詩学

ユリイカ 6月号 特集:Jポップの詩学」(青土社)を購入。「Jポップを聴くと馬鹿になる」というが初読の感想。文学や美術といったジャンルに関してはそれなりに鋭いことを言っているひとでも、Jポップを論じるとなると、急に陳腐なことを言い出してしまうからだ。文芸評論の世界では、いまどき「主人公の意見」と「作者の意見」を素朴に結びつけるような議論はまともに相手にされない。「ユリイカ」に寄稿するようなひとなら、その程度のことは「常識」として押さえているはずだ。にもかかわらずJポップの歌詞を語るとなると、「椎名林檎の音楽は椎名林檎の人生の反映である」的な言説がまかり通ってしまうのだ。それはなぜか。

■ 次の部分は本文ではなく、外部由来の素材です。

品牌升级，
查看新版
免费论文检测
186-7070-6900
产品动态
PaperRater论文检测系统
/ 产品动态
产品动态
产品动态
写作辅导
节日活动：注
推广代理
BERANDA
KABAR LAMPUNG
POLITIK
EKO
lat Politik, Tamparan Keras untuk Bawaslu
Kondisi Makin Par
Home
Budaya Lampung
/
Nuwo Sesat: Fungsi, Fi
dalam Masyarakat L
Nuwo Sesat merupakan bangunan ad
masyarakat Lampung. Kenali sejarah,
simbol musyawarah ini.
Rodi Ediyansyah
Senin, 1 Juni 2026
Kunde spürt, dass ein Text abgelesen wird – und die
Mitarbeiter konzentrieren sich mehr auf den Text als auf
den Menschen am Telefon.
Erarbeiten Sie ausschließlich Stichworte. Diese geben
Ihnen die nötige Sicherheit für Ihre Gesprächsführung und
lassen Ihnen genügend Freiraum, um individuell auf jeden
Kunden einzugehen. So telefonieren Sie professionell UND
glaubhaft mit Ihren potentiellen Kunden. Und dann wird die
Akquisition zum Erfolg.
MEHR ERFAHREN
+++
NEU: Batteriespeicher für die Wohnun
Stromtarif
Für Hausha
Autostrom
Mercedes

増田聡「誰が誰に語るのか」はポピュラー音楽の歌詞は作詞者の意図、歌い手の意図、歌詞のなかの作中人物の意図、プロデューサーの意図その他が渾然となった重層的な世界であり、「ホントウのこと」を一意的に同定することはできないと指摘している。なるほどそれなら、せいぜい「主人公」と「作者」の違いにさえ気を配っていればよかった文芸評論の方法論が、Jポップ分析では通用しなくなるのも納得できる。

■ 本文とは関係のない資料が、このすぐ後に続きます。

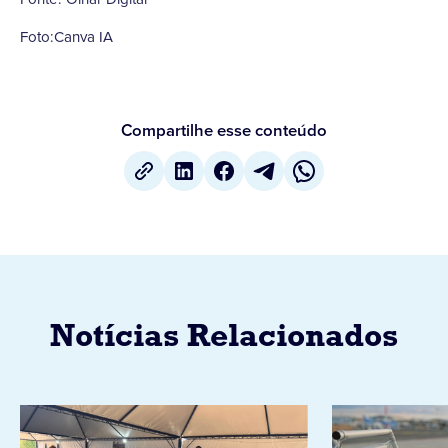
Foto:Canva IA
Compartilhe esse conteúdo
Notícias Relacionados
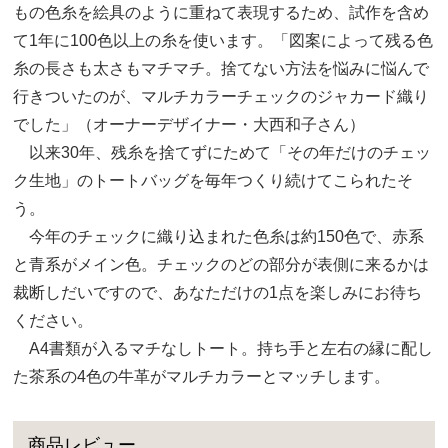
もの色糸を絵具のように重ねて表現するため、試作を含め
て1年に100色以上の糸を使います。「図案によって残る色
糸の長さも太さもマチマチ。捨てない方法を悩みに悩んで
行きついたのが、マルチカラーチェックのジャカード織り
でした」（オーナーデザイナー・大西和子さん）
以来30年、残糸を捨てずにためて「その年だけのチェッ
ク生地」のトートバッグを毎年つくり続けてこられたそ
う。
今年のチェックに織り込まれた色糸は約150色で、赤系
と青系がメイン色。チェックのどの部分が表側に来るかは
裁断しだいですので、あなただけの1点を楽しみにお待ち
ください。
A4書類が入るマチなしトート。持ち手と左右の縁に配し
た茶系の4色の牛革がマルチカラーとマッチします。
商品レビュー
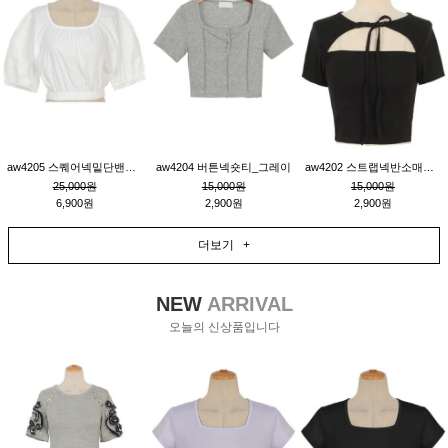
aw4205 스퀘어넥밑단밴딩숏블라우스_크림
aw4204 버튼넥숏티_그레이
aw4202 스트랩넥반소매숏티_블랙
25,000원
15,000원
15,000원
6,900원
2,900원
2,900원
더보기 +
NEW
ARRIVAL
오늘의 신상품입니다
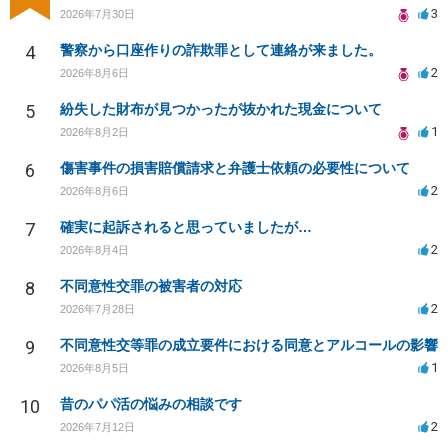
3
2026年7月30日
4
警察から口座作りの詐欺罪として連絡が来ました。
2
2026年8月6日
5
紛失した財布が見つかったが抜かれた現金について
1
2026年8月2日
6
傷害事件の損害賠償請求と弁護士依頼の必要性について
2
2026年8月6日
7
確実に起訴されると思っていましたが…
2
2026年8月4日
8
不同意性交罪の被害者の対応
2
2026年7月28日
9
不同意性交等罪の成立要件における同意とアルコールの影響
1
2026年8月5日
10
昔のパパ活の悩みの相談です
2
2026年7月12日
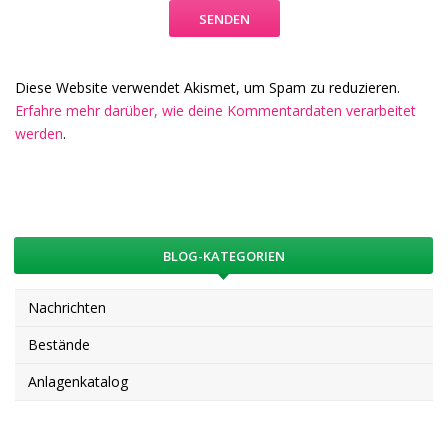
Diese Website verwendet Akismet, um Spam zu reduzieren.
Erfahre mehr darüber, wie deine Kommentardaten verarbeitet
werden
.
BLOG-KATEGORIEN
Nachrichten
Bestände
Anlagenkatalog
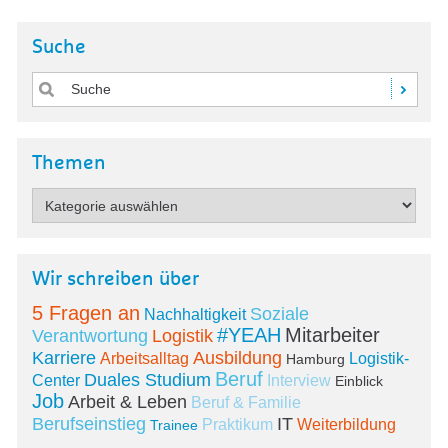
Suche
Themen
Wir schreiben über
5 Fragen an
Soziale
Nachhaltigkeit
#YEAH
Mitarbeiter
Verantwortung
Logistik
Karriere
Ausbildung
Arbeitsalltag
Logistik-
Hamburg
Beruf
Duales Studium
Center
Interview
Einblick
Job
Arbeit & Leben
Beruf & Familie
Berufseinstieg
IT
Praktikum
Weiterbildung
Trainee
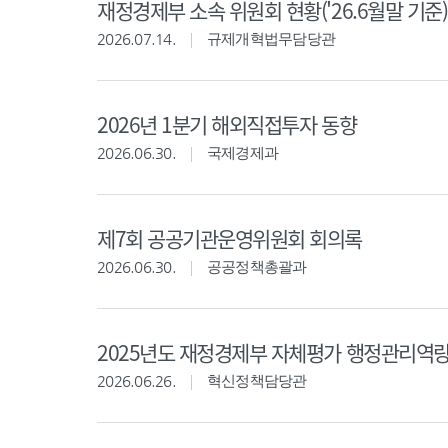
재정경제부 소속 위원회 현황('26.6월말 기준)
2026.07.14.
규제개혁법무담당관
2026년 1분기 해외직접투자 동향
2026.06.30.
국제경제과
제7회 공공기관운영위원회 회의록
2026.06.30.
공공정책총괄과
2025년도 재정경제부 자체평가 행정관리역
2026.06.26.
혁신정책담당관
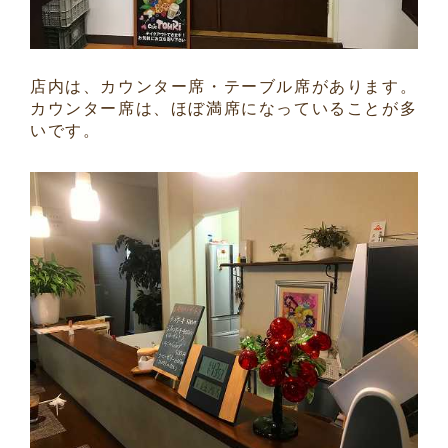
店内は、カウンター席・テーブル席があります。
カウンター席は、ほぼ満席になっていることが多
いです。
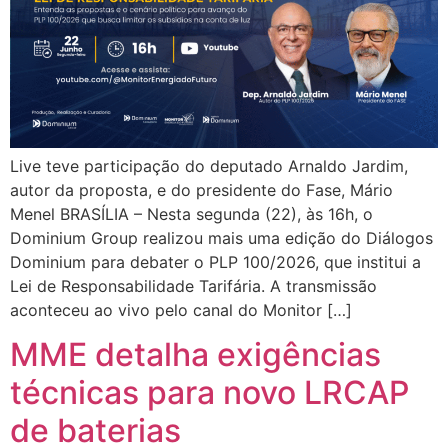
Live teve participação do deputado Arnaldo Jardim,
autor da proposta, e do presidente do Fase, Mário
Menel BRASÍLIA – Nesta segunda (22), às 16h, o
Dominium Group realizou mais uma edição do Diálogos
Dominium para debater o PLP 100/2026, que institui a
Lei de Responsabilidade Tarifária. A transmissão
aconteceu ao vivo pelo canal do Monitor […]
MME detalha exigências
técnicas para novo LRCAP
de baterias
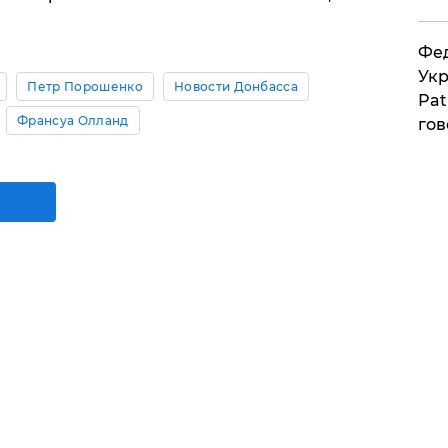
Фед
Укр
Петр Порошенко
Новости Донбасса
Pat
Франсуа Олланд
гов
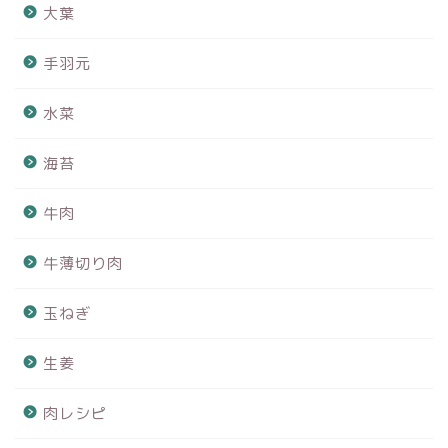
大葉
手羽元
水菜
海苔
牛肉
牛薄切り肉
玉ねぎ
生姜
肉レシピ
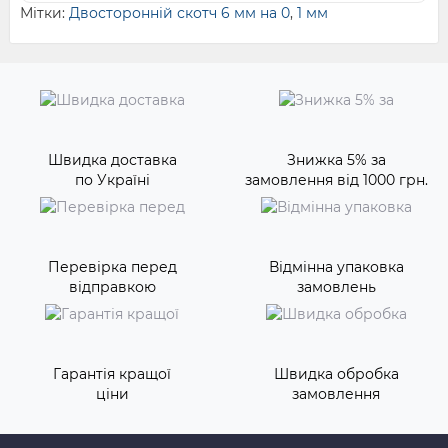
Мітки:
Двосторонній скотч 6 мм на 0
,
1 мм
Швидка доставка
Знижка 5% за
по Україні
замовлення від 1000 грн.
Перевірка перед
Відмінна упаковка
відправкою
замовлень
Гарантія кращої
Швидка обробка
ціни
замовлення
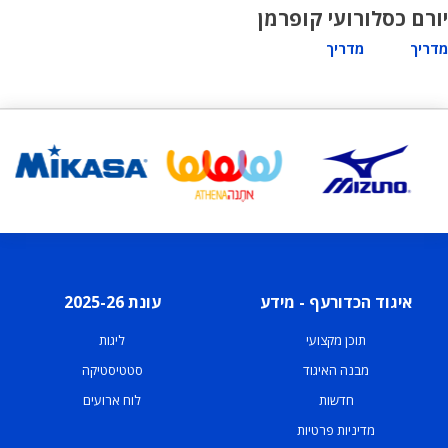
יורם כסלו
רועי קופרמן
מדריך
מדריך
איגוד הכדורעף - מידע
עונת 2025-26
תוכן מקצועי
ליגות
מבנה האיגוד
סטטיסטיקה
חדשות
לוח ארועים
מדיניות פרטיות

と、思わず真面目に語ってしまいましたが、えーと、「註」で自分の名前が出てきたときにはびっくりしました。オレも入澤康夫和田誠都築響一と肩を並べられる存在になったのだなあ、と(ひどい曲解だ)。あと「ヨーロッパ特急」のクレジットは「歌と伴奏」じゃなくて、「歌と演奏」だったかもしれません。機会があったら確認します。それから論文全体ですが、この1.5倍ぐらいの分量で「笑える具体例」がより豊富に散りばめられていたら、さらに完成度が高まったのではないのでしょうか。